> [Your goal]: Could you retype the lines below, starting at the line holding "China) containing 10% serum (ExCell, Jian" and stopping at the line holding "Specification", inclusive? Copy them exactly and drop the images.

> [Listed entries]:
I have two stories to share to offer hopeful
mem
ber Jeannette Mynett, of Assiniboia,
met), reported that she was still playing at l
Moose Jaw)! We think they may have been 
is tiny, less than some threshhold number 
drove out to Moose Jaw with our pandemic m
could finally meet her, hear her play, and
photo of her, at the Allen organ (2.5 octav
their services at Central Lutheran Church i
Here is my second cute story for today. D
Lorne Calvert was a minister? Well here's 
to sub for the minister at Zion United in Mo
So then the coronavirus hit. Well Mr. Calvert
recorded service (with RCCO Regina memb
==
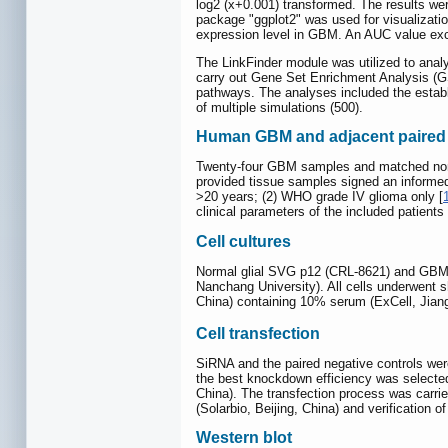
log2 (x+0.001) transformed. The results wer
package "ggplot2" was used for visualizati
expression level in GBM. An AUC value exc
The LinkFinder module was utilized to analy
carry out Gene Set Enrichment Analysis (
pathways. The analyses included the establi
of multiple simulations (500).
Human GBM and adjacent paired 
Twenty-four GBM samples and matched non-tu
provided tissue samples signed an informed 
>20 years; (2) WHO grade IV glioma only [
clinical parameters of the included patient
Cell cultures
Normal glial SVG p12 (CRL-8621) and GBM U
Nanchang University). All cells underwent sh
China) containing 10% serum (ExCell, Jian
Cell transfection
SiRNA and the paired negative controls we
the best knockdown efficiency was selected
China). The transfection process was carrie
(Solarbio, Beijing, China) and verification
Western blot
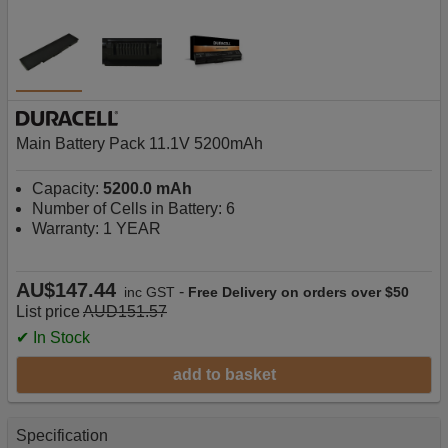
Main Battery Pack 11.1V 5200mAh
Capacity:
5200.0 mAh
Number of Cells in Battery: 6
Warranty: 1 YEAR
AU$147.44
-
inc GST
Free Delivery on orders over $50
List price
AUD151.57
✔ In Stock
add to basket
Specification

> [Reply to the task]:
China) containing 10% serum (ExCell, Jian
Cell transfection
SiRNA and the paired negative controls we
the best knockdown efficiency was selected
China). The transfection process was carrie
(Solarbio, Beijing, China) and verification
Western blot
Main Battery Pack 11.1V 5200mAh
Capacity:
5200.0 mAh
Number of Cells in Battery: 6
Warranty: 1 YEAR
AU$147.44
-
inc GST
Free Delivery on orders over $50
List price
AUD151.57
✔ In Stock
add to basket
Specification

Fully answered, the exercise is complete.